▶ [THINGS TO DO]:
a) In the hypertension study text, turn the paragraph beginning "In this study, physiological and biochemical measurements" into a short list that keeps its main facts.
b) From the hypertension study text, reproduce word for word everything from "In this study, physiological" down to "as the reference.".

▶ [DOCUMENT EXTRACT]:
Hypertension was the primary outcome variable in this study. In this study, hypertension was defined as self-reported hypertension, taking antihypertensive medication or SBP/DBP≥140/90 mmHg according to the 2018 Chinese guidelines for the management of hypertension.¹⁹ Alternatively, it was defined as self-reported hypertension, taking antihypertensive drugs or SBP/DBP≥130/80 mmHg according to the 2017 American College of Cardiology (ACC)/ American Heart Association (AHA) guidelines.¹⁶

In this study, physiological and biochemical measurements such as TG and FPG were used to construct TyG index. TyG was calculated by the formula ln [TG (mg/dl) × FPG (mg/dl)/2]. A higher TyG value indicated a higher level of insulin resistance (IR). Considering the influence of BMI on TyG, this study also used TyG-BMI, which was calculated as TyG×BMI. TyG and TyG-BMI were the main independent variables, which were used as quantitative variables or categorical variables. When used as categorical variables, they were divided into four groups (Q₁, Q₂, Q₃ and Q₄), with group Q₁ serving as the reference.

Covariates

Numerous factors influence the association between TyG levels and hypertension. Based on previous literature and the findings of our study, the covariates considered in this investigation encompassed the following categories: age (≤35, 35–65, > 65 years), gender (male, female), education level (high school or below, university, postgraduate or above), marital status (married, other), annual household income (< 50,000, 50,000–100,000, ≥ 100,000 yuan), self-assessed health status (best, better, good, normal, bad), physical activity (never, occasionally, often), BMI (< 18.5, 18.5–23.9, 24–27.9, ≥28 kg/m²), smoking habits (not smoker, ex-smoker, smoker), alcohol consumption (not drinker, occasional drinker, regular drinker). BMI was calculated by dividing weight in kilograms by the square of height in meters. Smoking and alcohol consumption were categorized based on their frequency over the past year.

▶ [EXCERPTED DATA]:
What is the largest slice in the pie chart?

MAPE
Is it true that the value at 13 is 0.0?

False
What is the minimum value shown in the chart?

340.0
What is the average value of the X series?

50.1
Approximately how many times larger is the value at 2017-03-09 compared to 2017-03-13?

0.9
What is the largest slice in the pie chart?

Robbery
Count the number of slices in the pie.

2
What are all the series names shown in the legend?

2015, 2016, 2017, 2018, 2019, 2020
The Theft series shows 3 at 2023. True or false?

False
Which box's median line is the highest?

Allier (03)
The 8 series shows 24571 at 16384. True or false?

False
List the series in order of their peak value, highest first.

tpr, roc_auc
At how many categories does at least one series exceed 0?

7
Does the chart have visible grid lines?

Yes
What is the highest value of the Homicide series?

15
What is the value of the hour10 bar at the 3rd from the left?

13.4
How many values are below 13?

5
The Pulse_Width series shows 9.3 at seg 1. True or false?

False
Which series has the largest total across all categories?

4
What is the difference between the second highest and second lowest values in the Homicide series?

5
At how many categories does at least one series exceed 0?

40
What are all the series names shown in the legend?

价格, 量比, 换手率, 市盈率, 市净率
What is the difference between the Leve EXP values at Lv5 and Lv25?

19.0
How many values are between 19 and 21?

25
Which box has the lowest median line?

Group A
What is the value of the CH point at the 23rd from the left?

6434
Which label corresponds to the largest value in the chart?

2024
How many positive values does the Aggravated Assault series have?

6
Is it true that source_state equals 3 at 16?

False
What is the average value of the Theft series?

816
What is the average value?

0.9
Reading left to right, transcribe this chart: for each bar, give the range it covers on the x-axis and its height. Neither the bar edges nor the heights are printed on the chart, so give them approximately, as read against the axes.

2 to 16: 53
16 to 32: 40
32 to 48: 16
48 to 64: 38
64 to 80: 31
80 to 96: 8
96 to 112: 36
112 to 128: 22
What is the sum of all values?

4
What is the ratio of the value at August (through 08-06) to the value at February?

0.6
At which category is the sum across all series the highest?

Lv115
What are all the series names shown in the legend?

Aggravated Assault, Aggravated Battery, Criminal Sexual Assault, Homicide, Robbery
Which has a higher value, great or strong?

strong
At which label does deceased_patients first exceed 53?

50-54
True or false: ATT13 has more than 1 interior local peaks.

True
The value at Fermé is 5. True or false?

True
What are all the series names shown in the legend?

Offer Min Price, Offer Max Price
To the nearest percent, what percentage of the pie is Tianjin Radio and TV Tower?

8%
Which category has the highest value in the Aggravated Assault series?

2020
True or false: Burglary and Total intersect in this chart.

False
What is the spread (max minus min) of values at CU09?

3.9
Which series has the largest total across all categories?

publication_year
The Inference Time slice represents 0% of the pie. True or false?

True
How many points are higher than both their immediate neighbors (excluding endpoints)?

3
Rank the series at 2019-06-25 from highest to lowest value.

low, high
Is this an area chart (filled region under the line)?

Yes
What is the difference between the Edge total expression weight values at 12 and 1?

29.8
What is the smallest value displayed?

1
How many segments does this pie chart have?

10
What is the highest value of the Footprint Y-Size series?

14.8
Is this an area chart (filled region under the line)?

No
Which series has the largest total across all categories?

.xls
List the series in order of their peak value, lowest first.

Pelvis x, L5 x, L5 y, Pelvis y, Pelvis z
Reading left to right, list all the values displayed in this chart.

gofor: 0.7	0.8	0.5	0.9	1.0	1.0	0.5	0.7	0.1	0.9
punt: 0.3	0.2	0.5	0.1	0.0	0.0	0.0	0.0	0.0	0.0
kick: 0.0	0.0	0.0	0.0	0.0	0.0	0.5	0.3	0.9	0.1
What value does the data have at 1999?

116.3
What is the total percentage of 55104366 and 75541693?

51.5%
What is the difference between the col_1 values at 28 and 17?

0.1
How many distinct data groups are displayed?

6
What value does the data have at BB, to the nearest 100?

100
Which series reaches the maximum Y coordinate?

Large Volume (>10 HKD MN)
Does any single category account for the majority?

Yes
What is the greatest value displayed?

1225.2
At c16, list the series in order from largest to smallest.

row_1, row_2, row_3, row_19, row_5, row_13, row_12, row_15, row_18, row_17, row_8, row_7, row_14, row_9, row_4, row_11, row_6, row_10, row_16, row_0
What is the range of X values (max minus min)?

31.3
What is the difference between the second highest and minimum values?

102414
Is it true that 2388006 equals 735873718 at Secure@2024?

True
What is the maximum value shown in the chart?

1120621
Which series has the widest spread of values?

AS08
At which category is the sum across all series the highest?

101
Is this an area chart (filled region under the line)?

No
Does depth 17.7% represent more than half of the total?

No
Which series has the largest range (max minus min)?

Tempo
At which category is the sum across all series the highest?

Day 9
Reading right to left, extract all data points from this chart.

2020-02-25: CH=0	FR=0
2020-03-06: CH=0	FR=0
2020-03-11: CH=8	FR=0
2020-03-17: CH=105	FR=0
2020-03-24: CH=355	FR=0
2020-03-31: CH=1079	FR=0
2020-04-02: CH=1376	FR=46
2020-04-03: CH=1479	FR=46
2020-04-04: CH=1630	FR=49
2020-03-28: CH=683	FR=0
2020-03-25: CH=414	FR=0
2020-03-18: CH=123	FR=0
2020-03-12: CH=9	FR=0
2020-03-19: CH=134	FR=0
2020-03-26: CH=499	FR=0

▶ [RESPONSES IN ORDER]:
a)
- TyG index was built from TG and FPG using ln [TG (mg/dl) × FPG (mg/dl)/2].
- A higher TyG value meant a higher level of insulin resistance (IR).
- Because BMI affects TyG, TyG-BMI (TyG × BMI) was also used.
- TyG and TyG-BMI were the main independent variables, used as quantitative or categorical variables.
- As categorical variables, they were split into four groups (Q₁, Q₂, Q₃, Q₄), with Q₁ as the reference.

b)
In this study, physiological and biochemical measurements such as TG and FPG were used to construct TyG index. TyG was calculated by the formula ln [TG (mg/dl) × FPG (mg/dl)/2]. A higher TyG value indicated a higher level of insulin resistance (IR). Considering the influence of BMI on TyG, this study also used TyG-BMI, which was calculated as TyG×BMI. TyG and TyG-BMI were the main independent variables, which were used as quantitative variables or categorical variables. When used as categorical variables, they were divided into four groups (Q₁, Q₂, Q₃ and Q₄), with group Q₁ serving as the reference.